Pour autant, les autres candidats ne partent pas la fleur au fusil, certains bénéficient même d’une logistique imposante derrière pour renverser la table. Samuel Masseboeuf se réjouit, lui, d’avoir été choisi par la majorité départementale, « avec Tatiana, nous avons été surpris mais au final, je ressens beaucoup de fierté. Nous avons carte blanche pour faire campagne, en sachant que nous disposons d’un appareil puissant derrière nous ». Pour le jeune homme de 21 ans, conseiller municipal à Albertville depuis 2020, ce n’est même que le début d’une carrière qu’il imagine plus grande encore, « les départementales sont importantes avant d’avoir des ambitions plus grandes, régionales ou même nationales.

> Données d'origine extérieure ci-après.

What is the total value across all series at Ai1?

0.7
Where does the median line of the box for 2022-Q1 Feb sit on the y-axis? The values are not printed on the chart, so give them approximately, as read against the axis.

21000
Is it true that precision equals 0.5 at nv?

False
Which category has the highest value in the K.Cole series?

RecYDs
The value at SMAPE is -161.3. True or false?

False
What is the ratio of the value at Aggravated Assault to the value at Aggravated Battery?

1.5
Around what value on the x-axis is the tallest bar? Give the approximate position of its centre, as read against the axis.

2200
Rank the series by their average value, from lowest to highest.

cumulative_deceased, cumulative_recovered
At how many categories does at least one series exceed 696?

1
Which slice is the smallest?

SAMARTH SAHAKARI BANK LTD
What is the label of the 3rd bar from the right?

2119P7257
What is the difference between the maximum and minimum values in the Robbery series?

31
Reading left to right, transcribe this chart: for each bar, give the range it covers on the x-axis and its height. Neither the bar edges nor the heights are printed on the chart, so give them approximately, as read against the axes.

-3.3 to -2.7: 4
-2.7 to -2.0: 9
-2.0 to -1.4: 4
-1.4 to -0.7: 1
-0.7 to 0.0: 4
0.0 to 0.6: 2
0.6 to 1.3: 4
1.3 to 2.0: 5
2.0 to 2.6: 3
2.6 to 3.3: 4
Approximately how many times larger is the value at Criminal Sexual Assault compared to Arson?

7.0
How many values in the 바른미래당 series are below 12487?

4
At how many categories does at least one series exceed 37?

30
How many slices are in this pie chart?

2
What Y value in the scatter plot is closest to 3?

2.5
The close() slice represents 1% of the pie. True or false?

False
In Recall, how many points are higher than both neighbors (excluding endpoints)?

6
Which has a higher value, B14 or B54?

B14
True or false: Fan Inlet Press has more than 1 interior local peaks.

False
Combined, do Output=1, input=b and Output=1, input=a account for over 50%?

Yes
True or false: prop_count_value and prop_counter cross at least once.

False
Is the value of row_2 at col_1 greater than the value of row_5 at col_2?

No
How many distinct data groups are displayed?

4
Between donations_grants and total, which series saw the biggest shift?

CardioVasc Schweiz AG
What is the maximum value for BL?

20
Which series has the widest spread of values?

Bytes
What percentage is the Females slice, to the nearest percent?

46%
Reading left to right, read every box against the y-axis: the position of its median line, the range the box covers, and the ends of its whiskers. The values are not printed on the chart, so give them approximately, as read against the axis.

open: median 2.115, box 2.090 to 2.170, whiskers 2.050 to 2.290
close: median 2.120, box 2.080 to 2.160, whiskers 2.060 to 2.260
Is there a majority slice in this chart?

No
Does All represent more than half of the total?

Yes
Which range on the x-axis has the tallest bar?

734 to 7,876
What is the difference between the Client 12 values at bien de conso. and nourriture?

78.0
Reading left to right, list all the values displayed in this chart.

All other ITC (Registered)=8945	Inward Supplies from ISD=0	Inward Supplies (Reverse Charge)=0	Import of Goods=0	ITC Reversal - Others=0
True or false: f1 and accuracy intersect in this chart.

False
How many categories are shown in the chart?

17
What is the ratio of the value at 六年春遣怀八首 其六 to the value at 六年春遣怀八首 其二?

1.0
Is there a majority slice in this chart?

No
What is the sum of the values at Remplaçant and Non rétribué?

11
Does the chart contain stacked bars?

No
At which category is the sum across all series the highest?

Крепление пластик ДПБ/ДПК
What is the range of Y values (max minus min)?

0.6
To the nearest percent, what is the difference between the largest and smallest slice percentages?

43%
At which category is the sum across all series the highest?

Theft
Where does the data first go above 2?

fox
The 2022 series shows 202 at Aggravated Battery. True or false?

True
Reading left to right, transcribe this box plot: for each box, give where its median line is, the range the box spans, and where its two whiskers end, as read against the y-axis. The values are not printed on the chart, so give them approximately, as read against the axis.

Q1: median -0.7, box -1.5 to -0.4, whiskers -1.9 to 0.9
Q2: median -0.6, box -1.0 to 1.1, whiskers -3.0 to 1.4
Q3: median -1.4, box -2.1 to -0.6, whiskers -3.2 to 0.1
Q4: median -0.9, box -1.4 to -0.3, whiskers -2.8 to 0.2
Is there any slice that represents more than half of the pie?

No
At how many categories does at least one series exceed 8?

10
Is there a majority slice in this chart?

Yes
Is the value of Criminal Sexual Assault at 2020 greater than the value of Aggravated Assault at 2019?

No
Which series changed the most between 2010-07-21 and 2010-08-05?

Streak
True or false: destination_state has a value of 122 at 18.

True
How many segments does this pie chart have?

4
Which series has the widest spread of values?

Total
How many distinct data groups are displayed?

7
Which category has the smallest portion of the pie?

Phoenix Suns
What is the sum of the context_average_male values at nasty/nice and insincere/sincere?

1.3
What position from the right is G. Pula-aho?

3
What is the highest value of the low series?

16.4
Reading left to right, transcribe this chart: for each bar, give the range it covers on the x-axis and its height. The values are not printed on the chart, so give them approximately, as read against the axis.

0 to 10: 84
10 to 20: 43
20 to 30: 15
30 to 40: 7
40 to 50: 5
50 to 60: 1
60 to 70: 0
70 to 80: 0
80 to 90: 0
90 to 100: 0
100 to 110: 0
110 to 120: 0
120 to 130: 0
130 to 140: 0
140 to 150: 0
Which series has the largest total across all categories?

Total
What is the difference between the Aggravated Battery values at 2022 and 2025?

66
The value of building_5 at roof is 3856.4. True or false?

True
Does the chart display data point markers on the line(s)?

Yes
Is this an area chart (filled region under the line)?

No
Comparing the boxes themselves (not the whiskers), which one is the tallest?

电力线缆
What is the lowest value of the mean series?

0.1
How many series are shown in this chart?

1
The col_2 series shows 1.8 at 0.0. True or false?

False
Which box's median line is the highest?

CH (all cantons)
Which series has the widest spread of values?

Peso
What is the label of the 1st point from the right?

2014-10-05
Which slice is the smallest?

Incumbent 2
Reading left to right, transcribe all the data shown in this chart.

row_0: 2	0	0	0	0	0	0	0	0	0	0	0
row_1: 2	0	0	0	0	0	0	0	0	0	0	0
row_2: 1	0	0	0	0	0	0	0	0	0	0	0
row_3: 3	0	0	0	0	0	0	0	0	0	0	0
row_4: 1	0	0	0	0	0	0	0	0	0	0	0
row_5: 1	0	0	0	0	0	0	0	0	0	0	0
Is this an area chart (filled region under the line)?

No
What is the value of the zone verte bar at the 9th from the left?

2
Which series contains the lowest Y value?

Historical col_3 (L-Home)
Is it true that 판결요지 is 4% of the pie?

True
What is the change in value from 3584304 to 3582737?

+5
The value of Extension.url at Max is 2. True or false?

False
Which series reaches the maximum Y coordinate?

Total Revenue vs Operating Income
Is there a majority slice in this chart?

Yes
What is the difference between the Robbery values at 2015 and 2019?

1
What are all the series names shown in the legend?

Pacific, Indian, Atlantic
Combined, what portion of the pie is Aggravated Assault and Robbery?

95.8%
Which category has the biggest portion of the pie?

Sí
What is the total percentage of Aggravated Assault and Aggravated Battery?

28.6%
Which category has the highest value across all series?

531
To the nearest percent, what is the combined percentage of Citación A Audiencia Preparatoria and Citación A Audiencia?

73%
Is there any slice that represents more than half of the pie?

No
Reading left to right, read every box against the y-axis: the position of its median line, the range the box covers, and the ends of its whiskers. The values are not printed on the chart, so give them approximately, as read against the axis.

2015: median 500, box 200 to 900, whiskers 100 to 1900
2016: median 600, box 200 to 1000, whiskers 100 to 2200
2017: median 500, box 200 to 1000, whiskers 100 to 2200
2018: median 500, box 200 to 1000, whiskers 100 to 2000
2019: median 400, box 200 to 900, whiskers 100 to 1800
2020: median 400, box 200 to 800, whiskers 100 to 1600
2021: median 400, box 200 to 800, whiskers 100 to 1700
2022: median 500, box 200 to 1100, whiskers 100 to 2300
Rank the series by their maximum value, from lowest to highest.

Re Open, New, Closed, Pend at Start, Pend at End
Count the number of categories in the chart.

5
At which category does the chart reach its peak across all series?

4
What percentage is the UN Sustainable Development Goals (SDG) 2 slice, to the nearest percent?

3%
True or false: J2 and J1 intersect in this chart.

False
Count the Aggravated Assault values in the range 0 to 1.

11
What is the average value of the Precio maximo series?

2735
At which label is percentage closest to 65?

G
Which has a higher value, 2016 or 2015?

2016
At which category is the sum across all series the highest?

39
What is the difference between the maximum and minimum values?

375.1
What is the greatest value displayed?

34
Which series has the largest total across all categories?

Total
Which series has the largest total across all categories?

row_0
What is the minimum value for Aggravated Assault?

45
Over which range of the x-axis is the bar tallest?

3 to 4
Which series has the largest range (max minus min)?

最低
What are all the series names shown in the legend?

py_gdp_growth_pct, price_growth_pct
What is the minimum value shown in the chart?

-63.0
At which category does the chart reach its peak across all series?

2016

C’est un premier palier pour faire bouger les choses localement ». Jordy Munoz s’appuiera sur l’expertise de son candidat, présent sur la liste portée par Christian Saint-André en 2020 et associé aujourd’hui à Ornella Dulellari, « quelqu’un que j’apprécie beaucoup et en qui j’ai confiance, humainement parlant, bien que nous venions d’horizons divers ». A l’opposé, Inès Regragui se reposera sur la forte présence « sur le terrain » de Savoie à venir, collectif né à Chambéry-le-Haut qui avait fait de l’apprentissage de la citoyenneté son aiguillon divin. « Nous sommes des citoyens qui aidons d’autres citoyens » , confie la jeune étudiante, « on a poussé les gens à voter, beaucoup de jeunes, d’ailleurs, ne savent pas qu’ils le peuvent (les jeunes de 18 ans sont automatiquement inscrits sur les listes électorales, NDLR) ». «Je pense sincèrement » , conclut Damien Ancrenaz, président des jeunes socialistes de 2012 à 2014, « que les jeunes qui arrivent ont une vision à plus long terme ». Lorsque l’on regarde la photo de famille du conseil départemental, la jeunesse est absente, certes mais pas que, « et nous, au PS, sommes très engagés à mettre plus de femmes, plus de jeunes, plus de diversité » au sein d’une institution « assez conservatrice. Il était plus simple de le faire pour les Régionales ». Il espère que cette nouvelle vague saura se faire respecter dans la cour des (très) grands. Une fois qu’elle aura gagné le droit d’y être via les urnes.

* Etudiante en Staps-médecine, Inès a participé à la confection de masques sur les Hauts, lors du premier confinement. Elle a aussi organisé des collectes de dons alimentaires pour les plus démunis. Elle a ainsi été récompensée le 27 mai dernier.
** Figure de la politique savoyarde, Maurice Mollard a été sénateur de Savoie de 1920 à 1940, maire d’Aix-les-Bains de 1932 à 1937, il fut à l’origine de la création du tunnel du Chat, aujourd’hui géré par… le département. Il a été conseiller général jusqu’en 1925.